El ministro que se abre a sí mismo corre el riesgo de ser mal interpretado. Puede ser explotada su disposición a compartir abiertamente lo que sucede dentro de él; puede ser considerado débil, quizás hasta juzgado como moralmente incapaz del oficio. No es un riesgo que tomaría un comandante militar, ni un dirigente de gobierno o de una organización secular. En esas áreas la autoridad, el poder y el control están en juego, y se mantiene una distancia y separación muy definida entre el dirigente y el dirigido. Pero los dirigentes del pueblo de Dios pueden correr el riesgo de la intimidad, porque nuestras responsabilidades son diferentes (véase Mateo 20: 25-27). Cuando tomemos seriamente la noción bíblica del siervo que dirige, nos daremos cuenta de que brotan en nosotros y en nuestra grey profundos sentimientos de amistad y compasión. El programa de nuestra iglesia súbitamente funcionará mucho más fácilmente y los pecadores serán atraídos magnéticamente hasta el teatro de la gracia.

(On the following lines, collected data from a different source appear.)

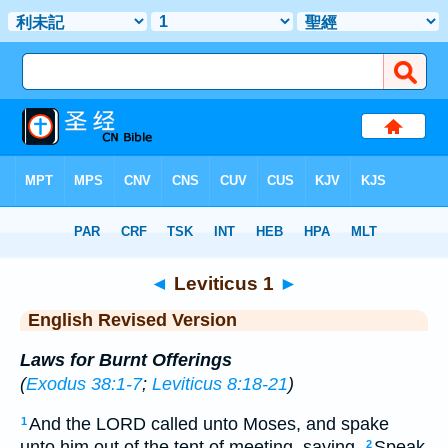
Bible
>
ERV
> Leviticus 1
◄
Leviticus 1
►
English Revised Version
Laws for Burnt Offerings
(
Exodus 38:1-7
;
Leviticus 8:18-21
)
And the LORD called unto Moses, and spake
1
unto him out of the tent of meeting, saying,
Speak
2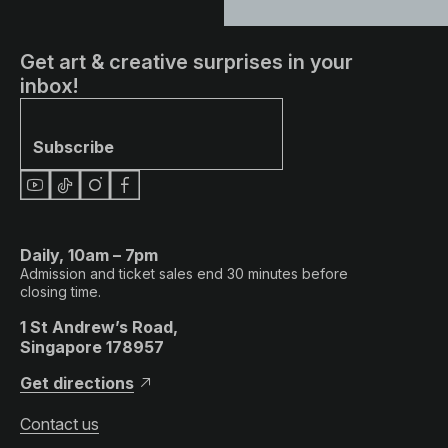
Get art & creative surprises in your
inbox!
Subscribe
Daily, 10am – 7pm
Admission and ticket sales end 30 minutes before
closing time.
1 St Andrew’s Road,
Singapore 178957
Get directions
Contact us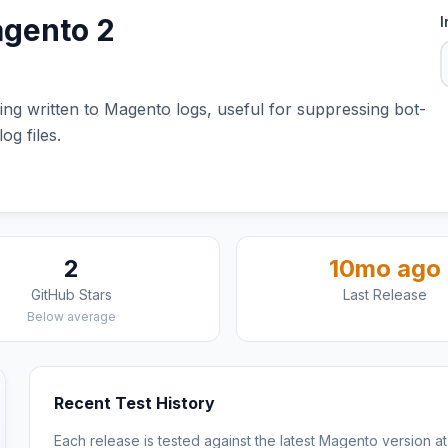
agento 2
I
ing written to Magento logs, useful for suppressing bot-
og files.
2
10mo ago
GitHub Stars
Last Release
Below average
Recent Test History
Each release is tested against the latest Magento version at 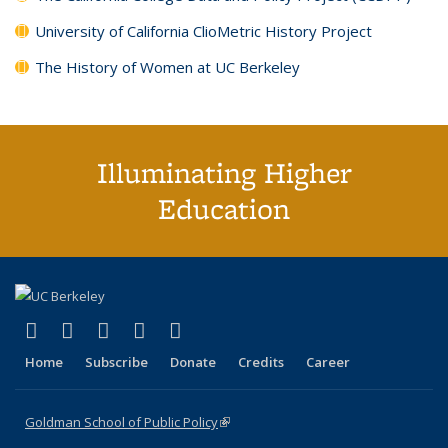
University of California ClioMetric History Project
The History of Women at UC Berkeley
Illuminating Higher
Education
(link is external)
(link is external)
(link is external)
(link is external)
(link is external)
X (formerly Twitter)
LinkedIn
YouTube
Instagram
Bluesky
Home
Subscribe
Donate
Credits
Career
Goldman School of Public Policy
(link is external)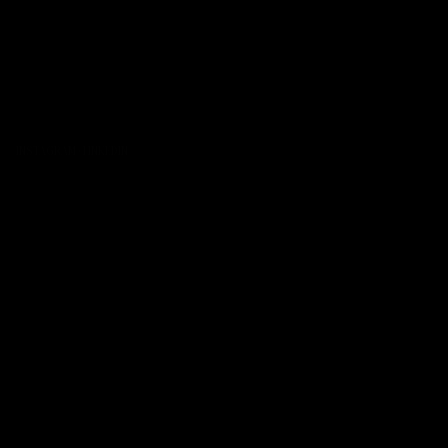
INSTAGRAM
·
LINKEDIN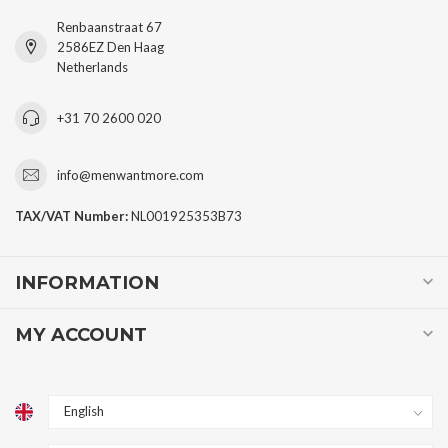
Renbaanstraat 67
2586EZ Den Haag
Netherlands
+31 70 2600 020
info@menwantmore.com
TAX/VAT Number:
NL001925353B73
INFORMATION
MY ACCOUNT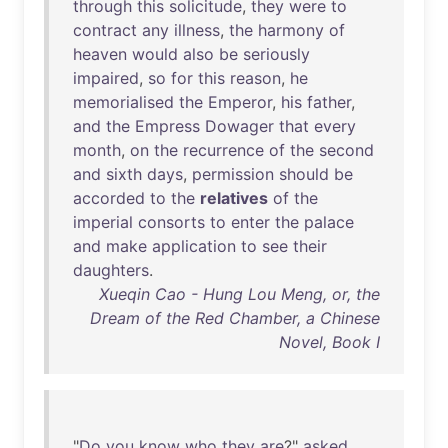
through
this
solicitude
,
they
were
to
contract
any
illness
,
the
harmony
of
heaven
would
also
be
seriously
impaired
,
so
for
this
reason
,
he
memorialised
the
Emperor
,
his
father
,
and
the
Empress
Dowager
that
every
month
,
on
the
recurrence
of
the
second
and
sixth
days
,
permission
should
be
accorded
to
the
relatives
of
the
imperial
consorts
to
enter
the
palace
and
make
application
to
see
their
daughters
.
Xueqin Cao - Hung Lou Meng, or, the
Dream of the Red Chamber, a Chinese
Novel, Book I
"
Do
you
know
who
they
are
?"
asked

La intimidad con nuestra grey no significa llevarlos al bajo nivel de lo común, de lo vulgar, de lo festivo, o a reducir las normas entre los ministros. Justamente es lo contrario. El pastor ordenado tiene la sagrada obligación de mantener la dignidad y la integridad apropiada a su llamado. Lo que es importante es damos cuenta y mostrar a la grey a la cual ministramos que permanecemos en el mismo terreno que ellos en lo que se refiere a nuestra necesidad de santificación. Necesitamos identificarnos con la grey y permitirles identificarse con nosotros como lo hizo Ezequiel: “Y me senté donde ellos estaban sentados, y allí permanecí siete días atónito entre ellos” (Eze. 3: 15).
Con frecuencia, el ministerio ha sido acusado de falsedad, hipocresía e indiferencia, y demasiado a menudo con alguna justificación. Elevemos la norma de manera que nuestra grey nos perciba como dirigentes honestos, confiables y profundamente espirituales. Pero permítaseles además vemos como individuos que luchamos poderosamente contra el mismo adversario, como lo hacen ellos. Acerquémonos y digámosle: “Ven, hermano, hermana, unamos nuestras fuerzas mientras nos dirigimos hacia el cielo”.
David, Oseas, Pablo y otros, abrieron sus vidas para que nosotros las veamos; si no, nunca hubiéramos tenido ciertos conocimientos acerca de cómo Dios obra en los hogares y en los matrimonios, con las emociones y en medio de conflictos, dudas y temores de las personas reales. Aprendemos mucho acerca de las relaciones estrechas de éstos y otras personalidades bíblicas cuyas vidas son retratadas tan francamente. Sabemos todo acerca de ellos. Amémoslos de la misma manera y respetémoslos al máximo.
Si la iglesia de hoy ha de crecer y florecer como lo hizo en el pasado, sus pastores deben tomar las sugerencias de los pastores del pueblo de Dios en los tiempos pasados. Al caminar en las pisadas del gran Pastor, ellos guiaban, no empujaban, al rebaño. Los exhortaban, pero caminaban con ellos. La fortaleza de su conducción yacía en sus estrechas relaciones. Nosotros también podemos encontrar la clave para un ministerio más completo al descubrimos a nosotros mismos, a disponernos a arriesgar la intimidad con las personas que buscamos conducir.
Sobre el autor: Ron Flowers, pastor por muchos años, es actualmente director asistente del Servicio Hogar y Familia de la Asociación General.